Concernant les éventuelles demandes de dommages et intérêts, Marais précise que «l'Hadopi n'intervient pas dans cette phase» , se contentant de transmettre au parquet le dossier d'un internaute après constatation d'une troisième infraction (l'objet du reproche étant la «négligence caractérisée» de surveillance d'une ligne Internet, pas le piratage en soi).

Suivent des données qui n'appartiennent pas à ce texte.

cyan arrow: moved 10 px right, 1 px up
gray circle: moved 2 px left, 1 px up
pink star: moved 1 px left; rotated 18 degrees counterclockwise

Après un accouchement dans la douleur et une croissance contrariée, l'Hadopi est décidément poissarde… Elle attend en effet toujours le résultat d'un recours déposé début mai devant le Conseil d'Etat par un fournisseur d'accès (FDN). En cause : un vice de procédure constaté dans l'un des décrets de la loi, qui pourrait mettre à mal le fonctionnement de la haute autorité. Pour sa présidente, peu loquace, «l'affaire suit son cours».

Paru dans Libération du 19 mai 2010

Note : dans la version parue dans Libération , il était indiqué que TMG avait été «mandaté par Hadopi» , une erreur corrigée dans la présente version, tout comme le surtitre trompeur laissant croire qu'Hadopi attendait l'autorisation de la Cnil pour récolter les IP, un rôle qui ne concerne que les ayants droits.